Number of orders to minimize inventory costs is 5 and lot size is 110/5 = 22.

Question 6

Use integration by parts to solve the integral below.

\[ \int_{}^{}ln(9x)x^6dx\]

The Integration by parts formula is

\[ \int_{}^{}udv\] = uv - \[ \int_{}^{}vdu\]

\[ u = ln(9x) \] \[ dv = x^6dx \] \[ du/dx = 1/x \] \[ v = \int_{}^{}x^6dx \]

Substituting above in the formula would give us

\[ \int_{}^{}ln(9x)x^6dx = ln(9x)\int_{}^{}x^6dx - \int_{}^{}\int_{}^{}x^6dxdx/x\]

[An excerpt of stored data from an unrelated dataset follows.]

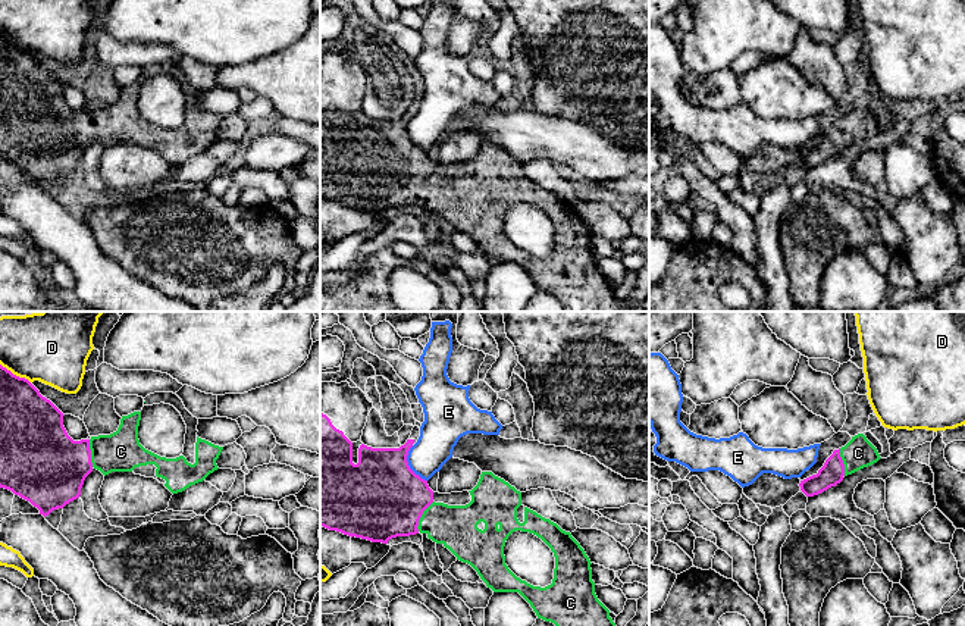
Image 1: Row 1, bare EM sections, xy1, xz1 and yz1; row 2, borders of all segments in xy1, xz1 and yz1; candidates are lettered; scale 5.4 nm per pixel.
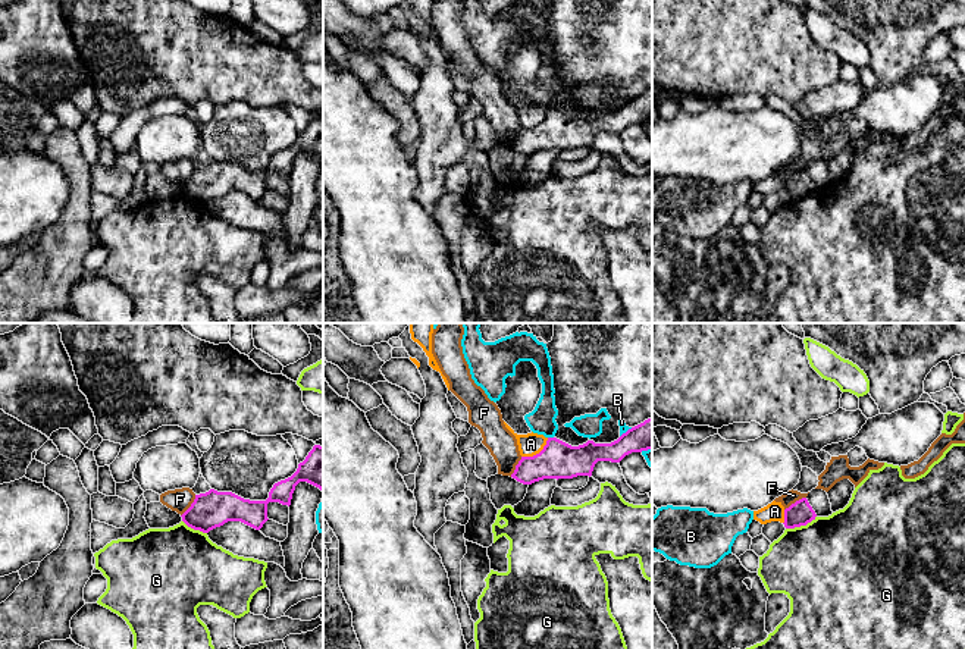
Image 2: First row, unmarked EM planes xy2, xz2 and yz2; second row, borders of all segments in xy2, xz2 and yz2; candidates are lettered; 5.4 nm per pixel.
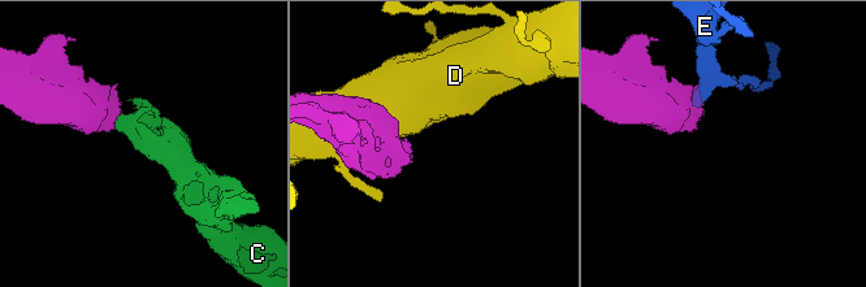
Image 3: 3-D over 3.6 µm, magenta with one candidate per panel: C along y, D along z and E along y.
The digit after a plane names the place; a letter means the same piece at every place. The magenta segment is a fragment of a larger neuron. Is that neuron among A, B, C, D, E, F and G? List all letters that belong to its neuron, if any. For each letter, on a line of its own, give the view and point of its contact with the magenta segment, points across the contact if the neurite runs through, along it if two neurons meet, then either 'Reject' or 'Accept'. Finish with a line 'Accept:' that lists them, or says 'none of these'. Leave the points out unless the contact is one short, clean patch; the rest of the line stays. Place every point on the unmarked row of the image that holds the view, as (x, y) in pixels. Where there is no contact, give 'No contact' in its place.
A: Touches magenta at xz2 (536, 125). Boundary: xz2 (548, 109), (538, 124), (522, 128). Reject
B: Touches magenta at xz2 (551, 109). Reject
C: Touches magenta at xz1 (420, 187). Path across: xz1 (379, 169), (420, 187), (434, 188), (456, 197). Accept
D: Touches magenta at xy1 (15, 46). Reject
E: Touches magenta at xz1 (407, 135). Boundary: xz1 (411, 116), (407, 125), (407, 135), (426, 152). Reject
F: Touches magenta at yz2 (796, 172). Boundary: yz2 (805, 168), (792, 173), (785, 181). Reject
G: Touches magenta at yz2 (801, 196). Reject
Accept: C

Solving the above equation would provide us the final answer

\[\dfrac{x^7}{7}(ln(9x)-\dfrac{1}{7})\]

Question 7

Determine whether f ( x ) is a probability density function on the interval [1, e^6] . If not, determine the value of the definite integral.

\[ f(x)= dfrac{1}{6x}\]

Lets test this by integrating the function with the limits

gn_funct <- function(x) {1/(6*x)}
area_fn <- integrate(gn_funct,1,exp(6))
area_fn
## 1 with absolute error < 9.3e-05

The value is 1 which shows the function is PDF within the limits.